RECORDS FOR THIS TASK:
Start of Block
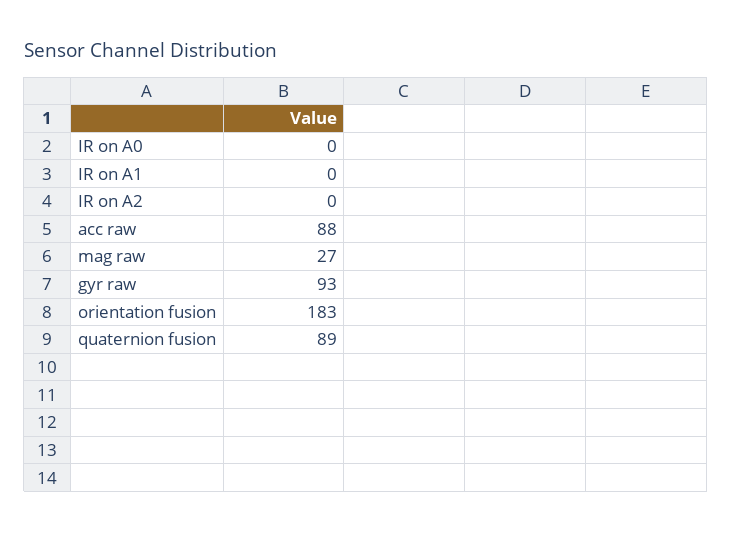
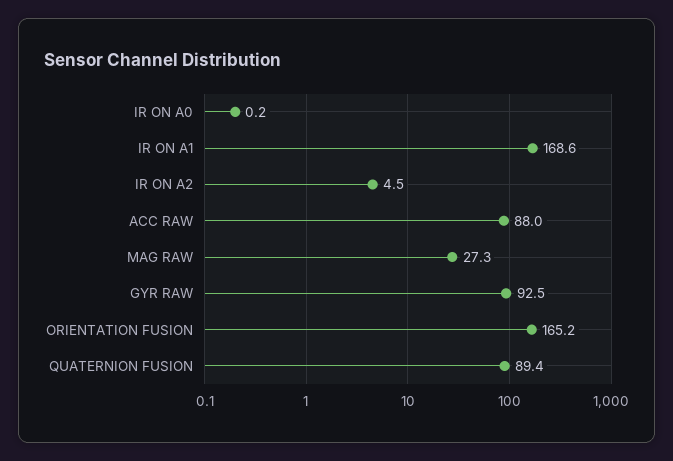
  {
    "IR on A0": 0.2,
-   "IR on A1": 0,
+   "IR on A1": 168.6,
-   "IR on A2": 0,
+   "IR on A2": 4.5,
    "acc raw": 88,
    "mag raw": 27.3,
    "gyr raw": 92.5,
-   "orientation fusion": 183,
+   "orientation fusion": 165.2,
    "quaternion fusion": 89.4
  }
End of Block
Start of Block
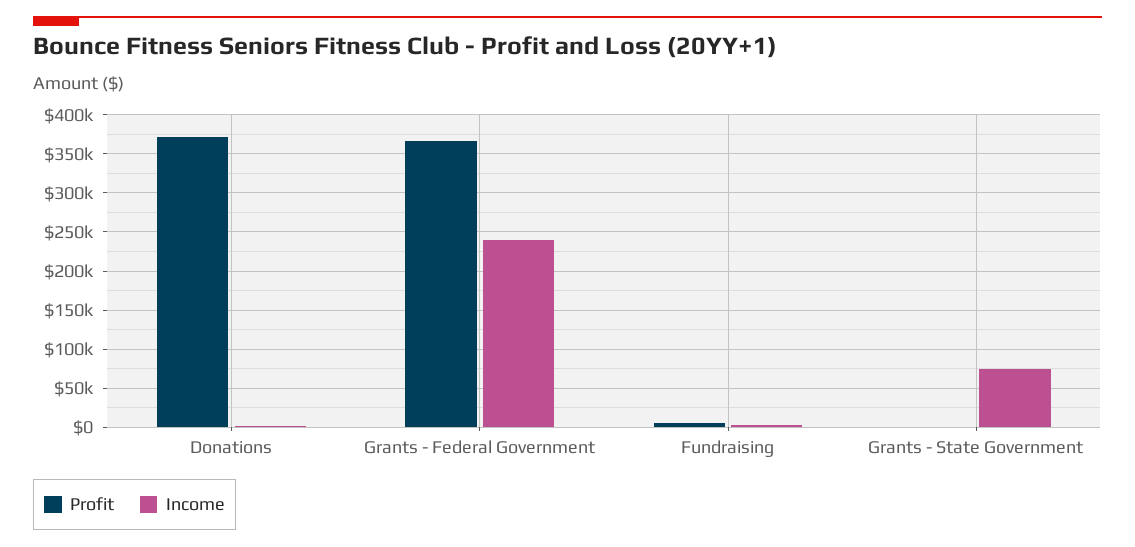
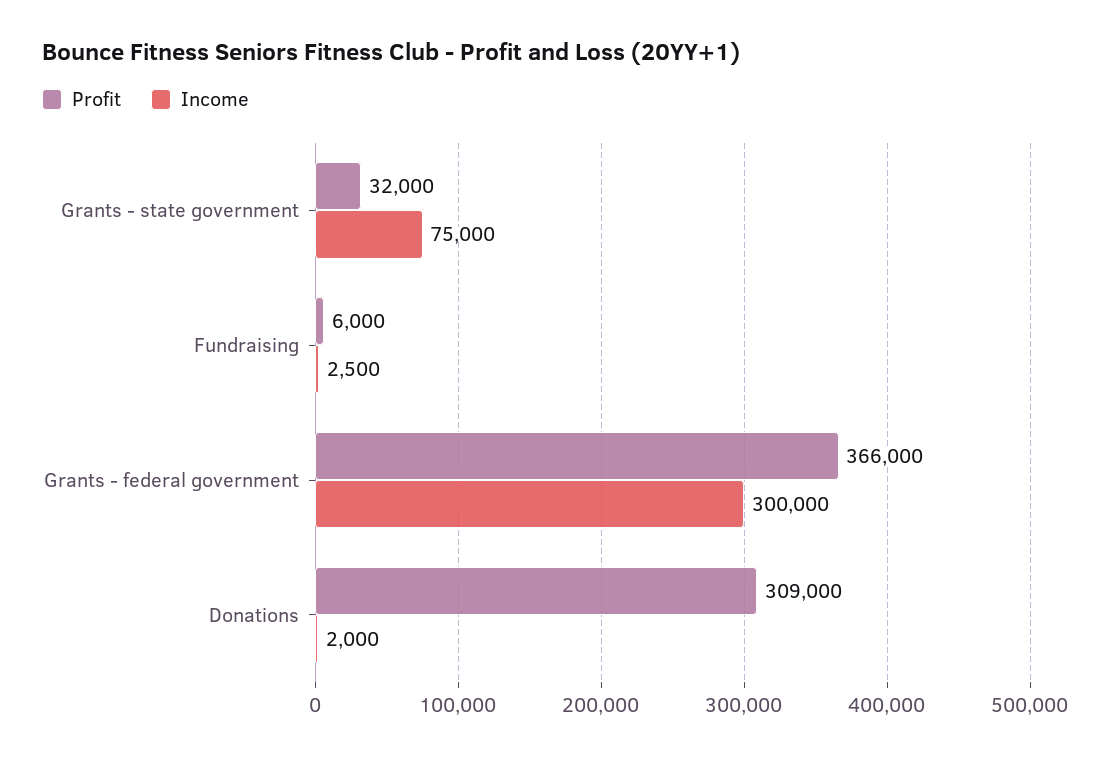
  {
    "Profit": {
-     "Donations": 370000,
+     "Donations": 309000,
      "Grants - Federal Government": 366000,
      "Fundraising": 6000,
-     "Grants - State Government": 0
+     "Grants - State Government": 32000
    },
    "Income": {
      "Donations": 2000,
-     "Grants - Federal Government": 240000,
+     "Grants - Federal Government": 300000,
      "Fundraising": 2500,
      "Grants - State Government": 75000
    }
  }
End of Block
Start of Block
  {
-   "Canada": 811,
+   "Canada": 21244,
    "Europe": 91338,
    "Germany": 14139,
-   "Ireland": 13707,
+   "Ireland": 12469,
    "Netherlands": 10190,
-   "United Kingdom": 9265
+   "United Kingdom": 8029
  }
End of Block
WORK REQUIRED: Copy each line above containing the string "United".

EXERCISE RESULT:
-   "United Kingdom": 9265
+   "United Kingdom": 8029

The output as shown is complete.